**Problem to work on**
Answer these questions about the pandas exercises below:
1. Which argument does the first exercise pass to dropna to drop only the row that is entirely NaN?
2. In the second exercise, how many non-null values must a row have to be kept?
3. Which line in the second solution stores the row count before any rows are dropped?

**Text for analysis**
Create a DataFrame where one row is entirely NaN. Use dropna(how='all') to drop only that row. Verify that rows with partial NaN values are kept.
Solution to Exercise 1
Drop only rows where all values are NaN.
import pandas as pd
import numpy as np
df = pd.DataFrame({
'A': [1, np.nan, 3],
'B': [np.nan, np.nan, 6],
'C': [7, np.nan, 9]
})
result = df.dropna(how='all')
print(result)
print(f"Rows kept: {len(result)}")
Exercise 2.
Create a DataFrame and use dropna(thresh=2) to keep only rows that have at least 2 non-null values. Count how many rows are dropped.
Solution to Exercise 2
Use thresh to require a minimum number of non-null values.
import pandas as pd
import numpy as np
df = pd.DataFrame({
'A': [1, np.nan, np.nan, 4],
'B': [np.nan, np.nan, 3, 4],
'C': [1, np.nan, np.nan, 4]
})
before = len(df)
result = df.dropna(thresh=2)
print(result)
print(f"Dropped: {before - len(result)} rows")

Data excerpts
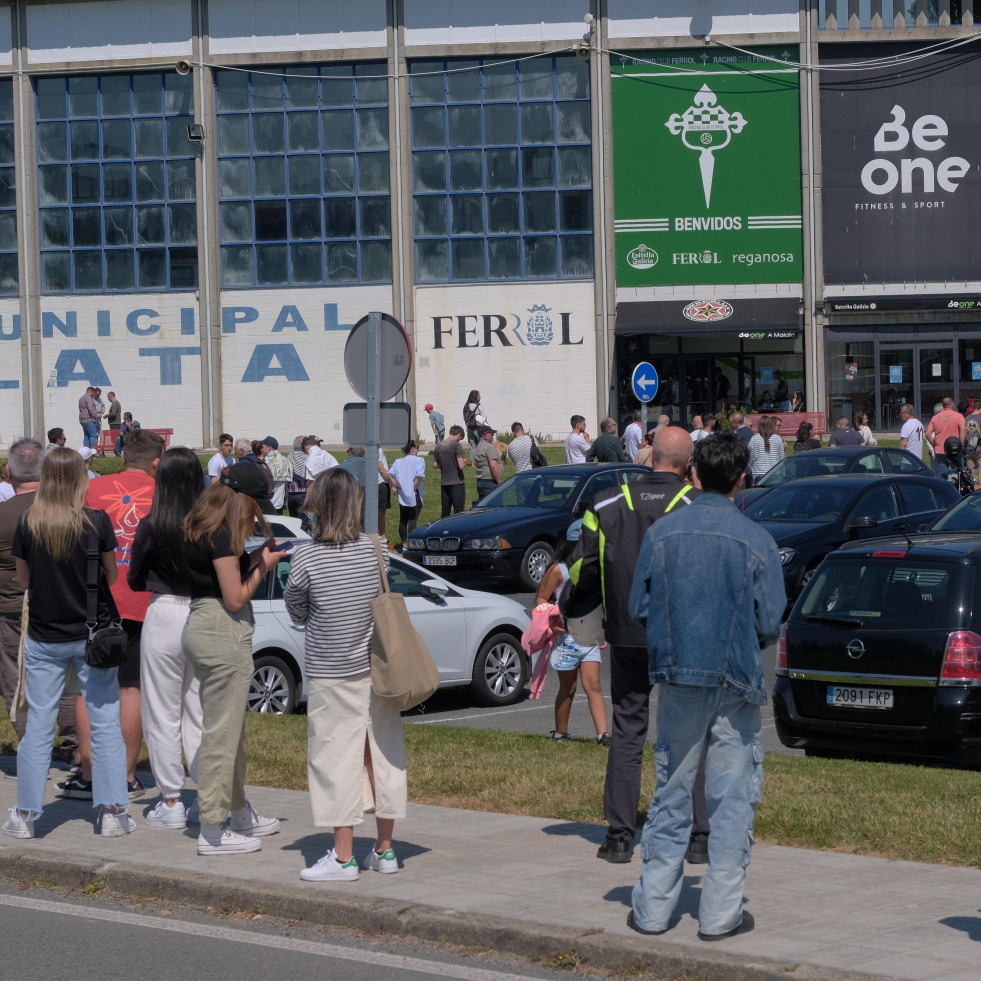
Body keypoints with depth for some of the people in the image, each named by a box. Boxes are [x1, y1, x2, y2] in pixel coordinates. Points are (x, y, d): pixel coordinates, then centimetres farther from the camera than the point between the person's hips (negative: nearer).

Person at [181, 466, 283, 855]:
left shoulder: (200, 529, 11)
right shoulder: (222, 536, -18)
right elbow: (235, 599, -17)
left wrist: (254, 560, 8)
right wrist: (263, 567, -3)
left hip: (200, 628, 10)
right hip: (223, 633, -10)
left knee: (231, 729, 22)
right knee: (222, 733, -4)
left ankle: (238, 812, 35)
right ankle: (213, 830, 2)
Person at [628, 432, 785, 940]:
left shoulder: (661, 532, -3)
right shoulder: (756, 540, -8)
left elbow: (639, 608, 0)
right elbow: (770, 622, -6)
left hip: (677, 676, 2)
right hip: (735, 683, -2)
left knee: (671, 794, 12)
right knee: (732, 796, 6)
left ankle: (653, 907, 14)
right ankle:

**Answer for this exercise**
1. how='all'
2. At least 2
3. before = len(df)